__EXERCISE__. Taking each line of the material in turn, count those with the string "ethics" and answer with the count alone.

__RECORDS FOR THE TASK__.
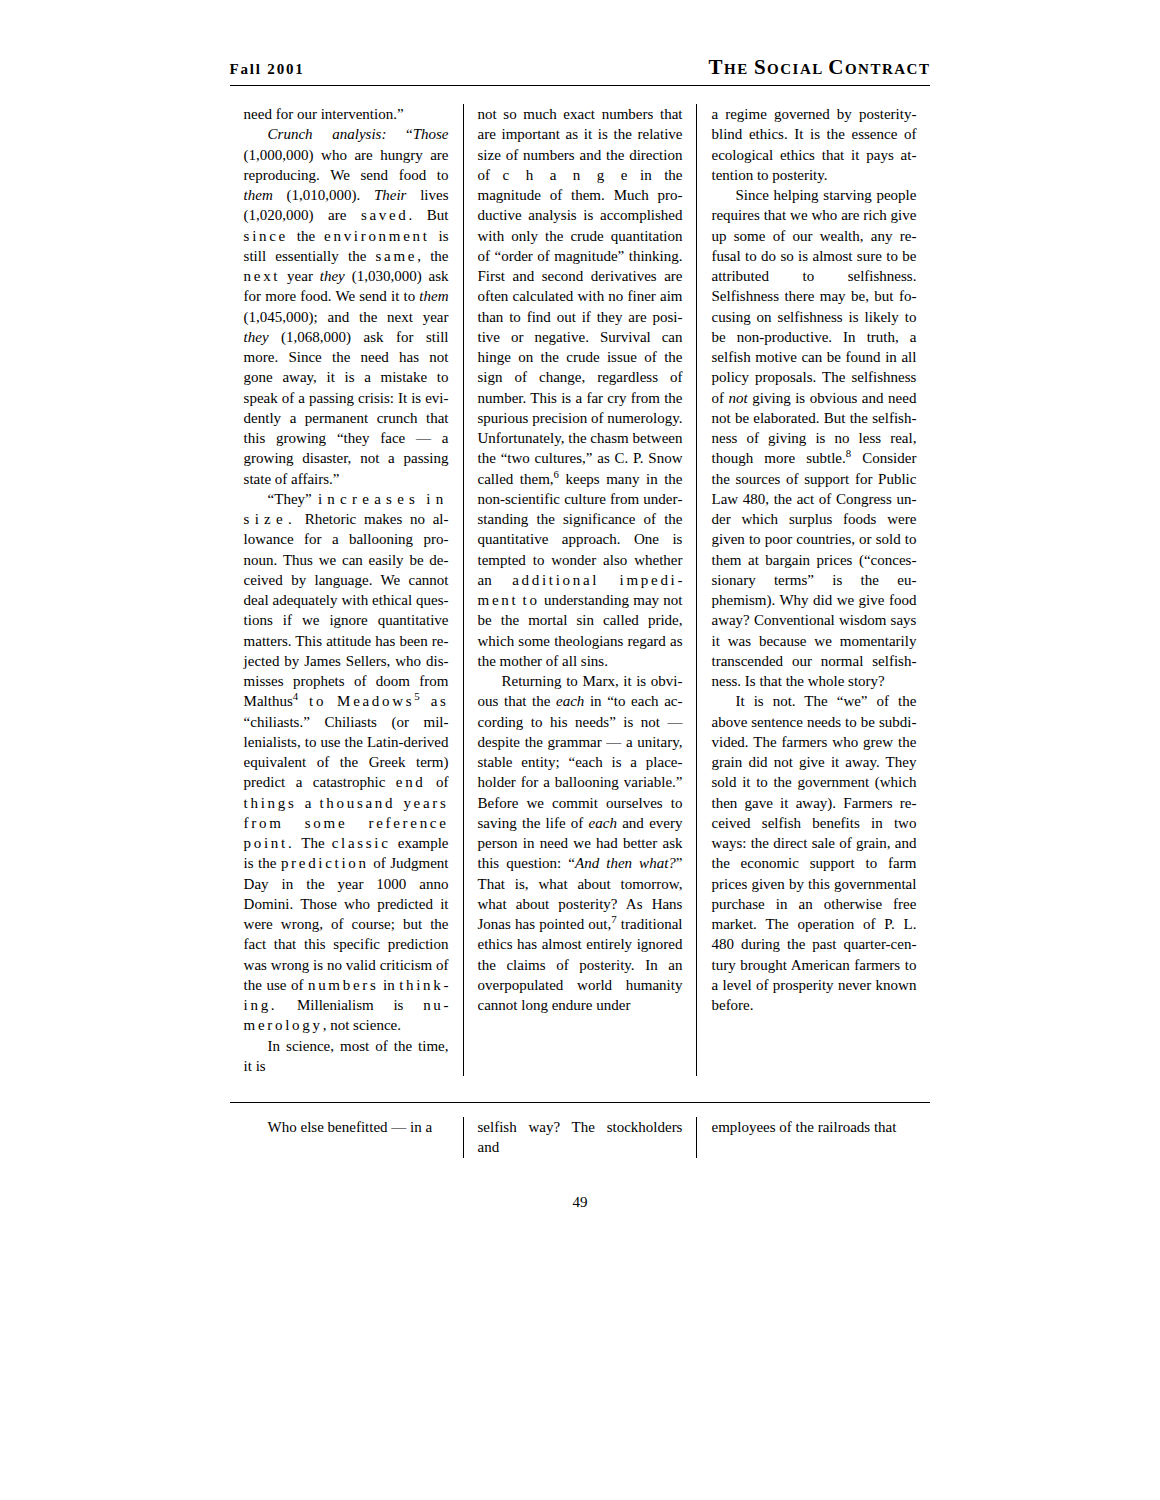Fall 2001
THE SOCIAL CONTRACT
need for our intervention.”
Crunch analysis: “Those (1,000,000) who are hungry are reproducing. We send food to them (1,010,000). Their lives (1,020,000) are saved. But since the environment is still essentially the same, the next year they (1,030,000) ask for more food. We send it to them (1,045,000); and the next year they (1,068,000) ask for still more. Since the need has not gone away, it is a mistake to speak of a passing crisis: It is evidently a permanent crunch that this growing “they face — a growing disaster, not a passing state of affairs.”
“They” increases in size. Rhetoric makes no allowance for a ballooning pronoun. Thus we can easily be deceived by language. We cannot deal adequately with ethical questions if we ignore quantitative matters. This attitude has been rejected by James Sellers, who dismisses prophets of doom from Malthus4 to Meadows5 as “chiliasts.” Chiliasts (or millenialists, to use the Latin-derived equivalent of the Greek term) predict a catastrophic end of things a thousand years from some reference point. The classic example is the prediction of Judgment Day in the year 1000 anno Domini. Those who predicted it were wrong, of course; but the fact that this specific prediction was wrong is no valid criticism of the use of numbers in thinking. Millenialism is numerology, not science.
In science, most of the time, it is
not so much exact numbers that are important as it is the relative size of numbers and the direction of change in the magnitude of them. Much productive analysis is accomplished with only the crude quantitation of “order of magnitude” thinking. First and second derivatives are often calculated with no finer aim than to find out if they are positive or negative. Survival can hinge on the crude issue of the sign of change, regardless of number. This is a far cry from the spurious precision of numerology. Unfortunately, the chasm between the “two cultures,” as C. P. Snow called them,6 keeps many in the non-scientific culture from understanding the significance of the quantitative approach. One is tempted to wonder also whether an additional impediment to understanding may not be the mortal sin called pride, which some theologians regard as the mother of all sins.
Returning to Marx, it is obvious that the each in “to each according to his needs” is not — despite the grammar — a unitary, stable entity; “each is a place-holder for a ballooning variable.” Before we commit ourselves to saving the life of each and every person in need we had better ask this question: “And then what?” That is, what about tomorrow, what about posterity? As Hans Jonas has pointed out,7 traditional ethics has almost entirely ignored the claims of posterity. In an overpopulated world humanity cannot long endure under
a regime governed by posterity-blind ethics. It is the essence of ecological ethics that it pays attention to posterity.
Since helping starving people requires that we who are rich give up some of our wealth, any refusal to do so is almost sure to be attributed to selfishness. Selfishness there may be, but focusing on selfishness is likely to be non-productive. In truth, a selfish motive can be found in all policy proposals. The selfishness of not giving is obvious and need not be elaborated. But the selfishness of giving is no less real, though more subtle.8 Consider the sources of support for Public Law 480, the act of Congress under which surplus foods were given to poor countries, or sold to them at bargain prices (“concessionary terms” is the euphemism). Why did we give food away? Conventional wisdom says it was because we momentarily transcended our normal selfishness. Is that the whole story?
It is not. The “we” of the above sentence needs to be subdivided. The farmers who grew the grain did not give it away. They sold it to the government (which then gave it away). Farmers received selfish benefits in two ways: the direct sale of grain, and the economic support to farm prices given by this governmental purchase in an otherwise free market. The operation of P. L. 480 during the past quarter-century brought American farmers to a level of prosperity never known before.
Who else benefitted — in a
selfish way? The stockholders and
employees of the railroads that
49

__EXERCISE ANSWER__. 2